Vous allez croire que le masqué, c'est un masochiste. Ou encore qu'il est une victime de ces campagnes de promo qui aiment souvent faire passer les vessies pour des lanternes.
Car je vais vous dire que je déteste Jamel Debbouze.
Car dans ses comédies les plus lourdingues, soit la quasi-totalité de la filmographie du bonhomme, ses mimiques complices insupportables me sortent par les trous de nez, tandis que sa gouaille mitraillette me perce les tympans.
Vous allez sans doute me rétorquer que Astérix et Obélix : Mission Cléopâtre. Sauf que manque de bol, Behind déteste Mission Cléopâtre, soit l'opus le plus apocryphe de l'univers d'Astérix, gangréné par un esprit Canal tout aussi prédateur que cannibale. Preuve supplémentaire, sans doute, du mauvais goût du masqué, qui arrive même à trouver des qualités à Brave New World, c'est dire.

» TÂCHE À RÉALISER: Dans le texte source, quel film est présenté comme l'opus le plus apocryphe de l'univers d'Astérix ?

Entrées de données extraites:
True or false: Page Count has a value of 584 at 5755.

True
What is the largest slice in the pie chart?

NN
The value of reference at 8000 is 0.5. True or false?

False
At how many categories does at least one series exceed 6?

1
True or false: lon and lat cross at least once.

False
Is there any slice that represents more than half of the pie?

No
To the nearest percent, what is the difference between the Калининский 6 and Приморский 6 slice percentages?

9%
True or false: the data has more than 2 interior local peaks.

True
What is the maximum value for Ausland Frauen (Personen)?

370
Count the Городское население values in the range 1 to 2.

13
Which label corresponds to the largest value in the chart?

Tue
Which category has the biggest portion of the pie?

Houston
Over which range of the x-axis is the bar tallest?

» CORRIGÉ: Astérix et Obélix : Mission Cléopâtre.